Halftime: Kainan 48, Flowstate 36.
The locker room was quiet. The usual frustration was replaced by a sense of futility. How do you beat a team that doesn't make mistakes?
"We can't out-perfect them," Drei finally said, breaking the silence. "Their system is airtight. We have to make it messy. We have to be unpredictable."
"Unpredictable how?" Renz asked, exasperated. "They've seen everything we have!"
"Have they?" Riki said, a spark igniting in his eyes. "We've been trying to run our sets. What if we stop? What if we just... play? Streetball rules. No plays. Just motion. Just flow."

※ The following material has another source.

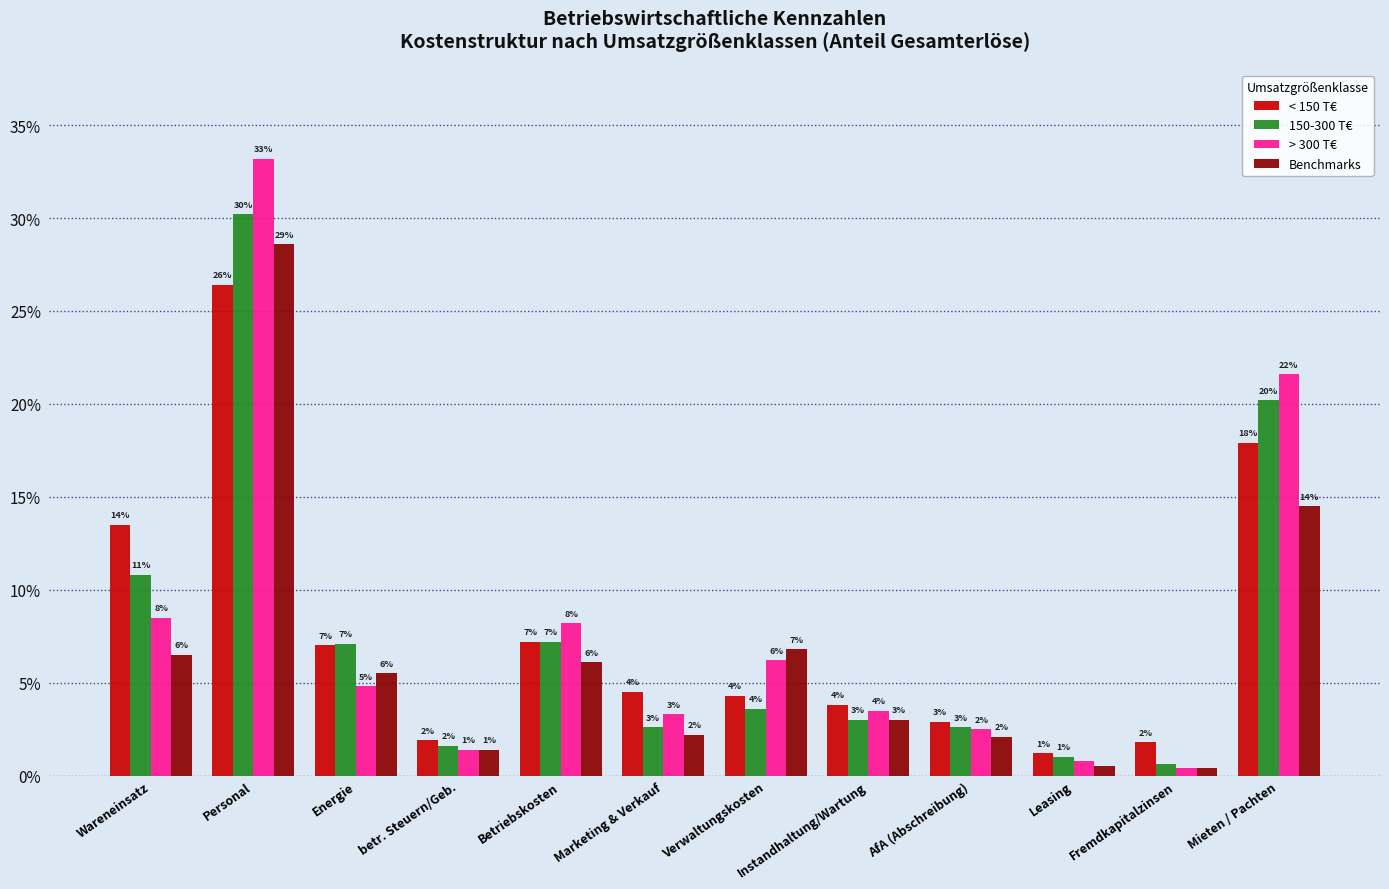

Reading right to left, what are all the values shown in this chart?

< 150 T€: Mieten / Pachten=0.2	Fremdkapitalzinsen=0.0	Leasing=0.0	AfA (Abschreibung)=0.0	Instandhaltung/Wartung=0.0	Verwaltungskosten=0.0	Marketing & Verkauf=0.0	Betriebskosten=0.1	betr. Steuern/Geb.=0.0	Energie=0.1	Personal=0.3	Wareneinsatz=0.1
150-300 T€: Mieten / Pachten=0.2	Fremdkapitalzinsen=0.0	Leasing=0.0	AfA (Abschreibung)=0.0	Instandhaltung/Wartung=0.0	Verwaltungskosten=0.0	Marketing & Verkauf=0.0	Betriebskosten=0.1	betr. Steuern/Geb.=0.0	Energie=0.1	Personal=0.3	Wareneinsatz=0.1
> 300 T€: Mieten / Pachten=0.2	Fremdkapitalzinsen=0.0	Leasing=0.0	AfA (Abschreibung)=0.0	Instandhaltung/Wartung=0.0	Verwaltungskosten=0.1	Marketing & Verkauf=0.0	Betriebskosten=0.1	betr. Steuern/Geb.=0.0	Energie=0.0	Personal=0.3	Wareneinsatz=0.1
Benchmarks: Mieten / Pachten=0.1	Fremdkapitalzinsen=0.0	Leasing=0.0	AfA (Abschreibung)=0.0	Instandhaltung/Wartung=0.0	Verwaltungskosten=0.1	Marketing & Verkauf=0.0	Betriebskosten=0.1	betr. Steuern/Geb.=0.0	Energie=0.1	Personal=0.3	Wareneinsatz=0.1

Coach nodded slowly. "They're prepared for Riki the conductor. They're not prepared for Riki the chaos agent."
The plan was simple: abandon structure. Switch everything on defense, even mismatches. On offense, constant motion, random cuts, and instinct.
The third quarter began. The first time down, Riki didn't call a play. He just drove, drew two defenders, and blindly kicked it out to a spot where Renz should have been cutting. He was. The pass hit him in stride for a layup. 48-38.
Kainan looked momentarily confused. This wasn't in the scouting report.
On defense, Bornok found himself switched onto Maki. Instead of backing down, he harassed the smaller guard, using his length to disrupt his vision. Maki's pass was slightly off-rhythm, and Drei got a hand on it.
The system had a crack. It was small, almost invisible. But Flowstate had spent their lives playing in the cracks. The rhythm was returning, not as a melody, but as a disruptive, beautiful noise. The flawless machine was about to learn about grit.